The association of the 2 conditions is well described [10, 11, 12]. The prevalence of CD in patients with sporadic or inherited DCM is substantially higher than in controls. Taking in account that 1% of the western population has CD, the percentage of DCM in the CD patients is around 5.0-6.75%.The largest Sweden patient register survey found that CD patients are at increased risk of idiopathic dilated cardiomyopathy with a hazard ratio of 1.73; 95% confidence interval, 1.00-3.00. [13] Regarding shared etiology between the two conditions, the autoimmune common trait, thatshares genes and the nutritional deficiencies are coming up. By having an autoimmune disease, CD patients are prone to develop additional autoimmune conditions during life, autoimmune myocarditis or cardiomyopathy, are some of them. [14] The recent expansion of the genome-wide association studies and exome sequencing technique sun revealed multiple shared mutations between the autoimmune diseases. It is possible that some of the 32 mutations identified in hereditary cardiomyopathies are shared with more than 40 non-HLA loci identified in CD. [15, 16] Being a malabsorptive state, multiple nutritional deficiencies can be expected in CD [17, 18]. Some of them like: hypocalcaemia, hypokalemia, carnitine, selenium, thiamine, zink, coenzyme Q10, taurine, vitamin E and C, riboflavin, pyridoxine and creatine were described in cardiomyopathy or associated with heart performance [19, 20, 21]. Unfortunately, those nutritional parameters weren’t checked in the case presented. It is conceivable that a person with “impaired general condition with moderate asthenia and weight loss” and chronic diarrhea with subtotal intestinal atrophy, will have multiple nutritional deficiencies, that might have affected his cardiac performance.

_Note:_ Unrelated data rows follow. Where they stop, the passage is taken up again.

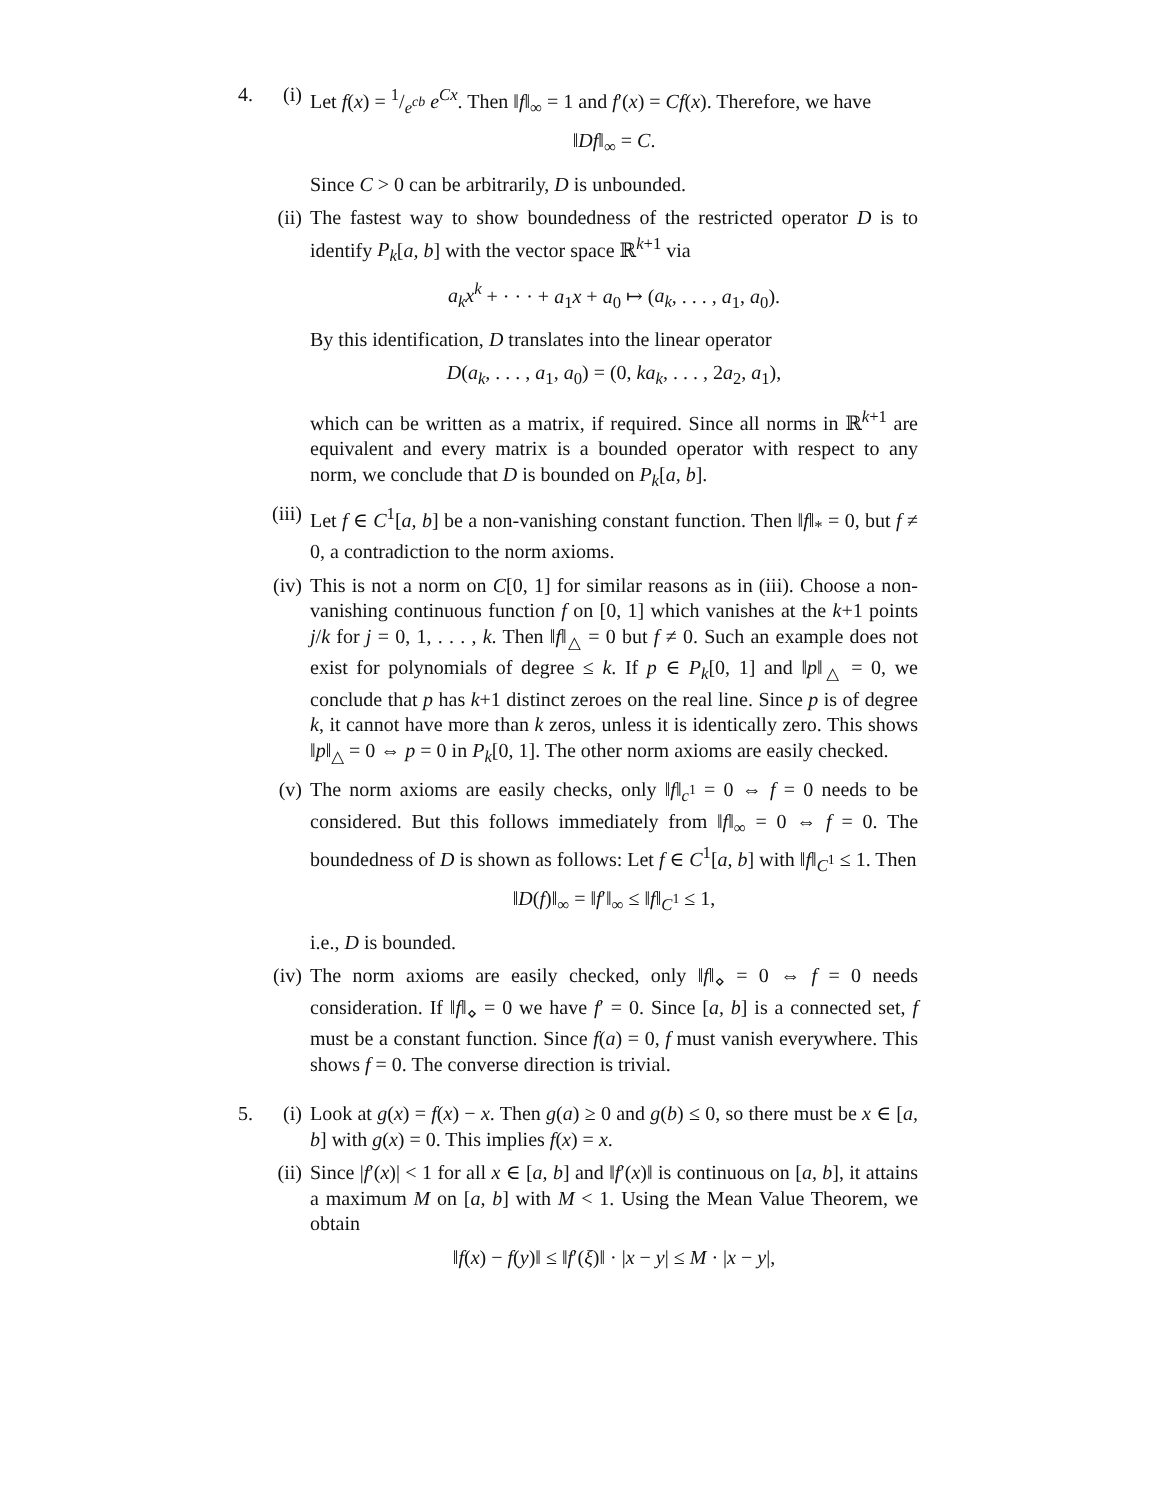4. (i) Let f(x) = 1/e<sup>cb</sup> e<sup>Cx</sup>. Then ‖f‖<sub>∞</sub> = 1 and f′(x) = Cf(x). Therefore, we have
‖Df‖<sub>∞</sub> = C.
Since C > 0 can be arbitrarily, D is unbounded.
(ii)
The fastest way to show boundedness of the restricted operator D is to identify P<sub>k</sub>[a, b] with the vector space ℝ<sup>k+1</sup> via
a<sub>k</sub>x<sup>k</sup> + · · · + a<sub>1</sub>x + a<sub>0</sub> ↦ (a<sub>k</sub>, . . . , a<sub>1</sub>, a<sub>0</sub>).
By this identification, D translates into the linear operator
D(a<sub>k</sub>, . . . , a<sub>1</sub>, a<sub>0</sub>) = (0, ka<sub>k</sub>, . . . , 2a<sub>2</sub>, a<sub>1</sub>),
which can be written as a matrix, if required. Since all norms in ℝ<sup>k+1</sup> are equivalent and every matrix is a bounded operator with respect to any norm, we conclude that D is bounded on P<sub>k</sub>[a, b].
(iii)
Let f ∈ C<sup>1</sup>[a, b] be a non-vanishing constant function. Then ‖f‖<sub>*</sub> = 0, but f ≠ 0, a contradiction to the norm axioms.
(iv)
This is not a norm on C[0, 1] for similar reasons as in (iii). Choose a non-vanishing continuous function f on [0, 1] which vanishes at the k+1 points j/k for j = 0, 1, . . . , k. Then ‖f‖<sub>△</sub> = 0 but f ≠ 0. Such an example does not exist for polynomials of degree ≤ k. If p ∈ P<sub>k</sub>[0, 1] and ‖p‖<sub>△</sub> = 0, we conclude that p has k+1 distinct zeroes on the real line. Since p is of degree k, it cannot have more than k zeros, unless it is identically zero. This shows ‖p‖<sub>△</sub> = 0 ⇔ p = 0 in P<sub>k</sub>[0, 1]. The other norm axioms are easily checked.
(v) The norm axioms are easily checks, only ‖f‖<sub>c<sup>1</sup></sub> = 0 ⇔ f = 0 needs to be considered. But this follows immediately from ‖f‖<sub>∞</sub> = 0 ⇔ f = 0. The boundedness of D is shown as follows: Let f ∈ C<sup>1</sup>[a, b] with ‖f‖<sub>C<sup>1</sup></sub> ≤ 1. Then
‖D(f)‖<sub>∞</sub> = ‖f′‖<sub>∞</sub> ≤ ‖f‖<sub>C<sup>1</sup></sub> ≤ 1,
i.e., D is bounded.
(iv)
The norm axioms are easily checked, only ‖f‖<sub>⋄</sub> = 0 ⇔ f = 0 needs consideration. If ‖f‖<sub>⋄</sub> = 0 we have f′ = 0. Since [a, b] is a connected set, f must be a constant function. Since f(a) = 0, f must vanish everywhere. This shows f = 0. The converse direction is trivial.
5. (i) Look at g(x) = f(x) − x. Then g(a) ≥ 0 and g(b) ≤ 0, so there must be x ∈ [a, b] with g(x) = 0. This implies f(x) = x.
(ii)
Since |f′(x)| < 1 for all x ∈ [a, b] and ‖f′(x)‖ is continuous on [a, b], it attains a maximum M on [a, b] with M < 1. Using the Mean Value Theorem, we obtain
‖f(x) − f(y)‖ ≤ ‖f′(ξ)‖ · |x − y| ≤ M · |x − y|,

Several pathophysiological pathways can be suggested, relying heart pathology to CD: 1. Autoimmunogenesis shared between multiple autoimmune diseases [14], 2. Nutrient deficiencies, as mentioned above [22, 23, 24], 3. Autoantibodies against actin and myosin exist in CD and DCM and were postulated to participate in the damage to the target organs of both conditions [25, 26, 27]. In fact, impairment of protein trafficking by direct interaction of gliadin peptides with actin and actin-deficient cardiomyopathy coexisting with celiac disease, reinforce the interrelationship [28, 29]. 4. Hypercoagulability and thrombophilic autoantibodies like anticardiolipin and others are shared by both conditions [30, 31, 32, 33]. Can hypercoagulability be an additional factor aggravating intestinal and cardiac pathology? 5. Finally, Infections are considered as environmental etiologies for the two conditions. [34] Myocardial microabscesses detected by endomyocardial biopsy in a patient with dilated cardiomyopathy and celiac disease hint for the infectious avenue [35].

3. Pellagra and CD

The two diseases can be connected in two aspects. 58% of pellagra patients were shown to have malabsorption and many had intestinal pathology on biopsies [36, 37]. Alternatively, Pellagra was described in CD [38]. The skin manifestations in pellagra might have some additional etiologies, since multiple nutrient deficiencies are at the origin of the cutaneous manifestations in CD. The following nutritional deficiencies inducing skin rashes, were describe in CD: Zinc, Iron, Vitamin A, E, B12, niacin, folate, selenium and essential fatty acids [39, 40].

4. Does a Gluten Free Diet Ameliorate Cardiac and Skin Manifestations Associated with CD?

It goes without saying that the nutritional manifestations due to the malabsorptive state of CD improve on strict elimination of wheat, Barley, rye and oat. In severe deficiencies the deficient nutrient should be supplemented. A more challenging aspect is the reversibility of the cardiomyopathy on gluten avoidance. No large scaled studies exist in the literature on the subject, but there are some case presentations reporting complete or partial recovery or progression avoidance of the cardiomyopathy linked to CD [41, 42, 43, 44].

5. The Take Home Messages for the Clinicians

Speed up CD diagnosis in face of cardiomyopathy and look for associated autoimmune antibodies and nutritional deficiencies.

Speed up CD diagnosis in face of pellagra –like skin manifestations and look for additional CD nutritional deficiencies associated with cutaneous manifestations.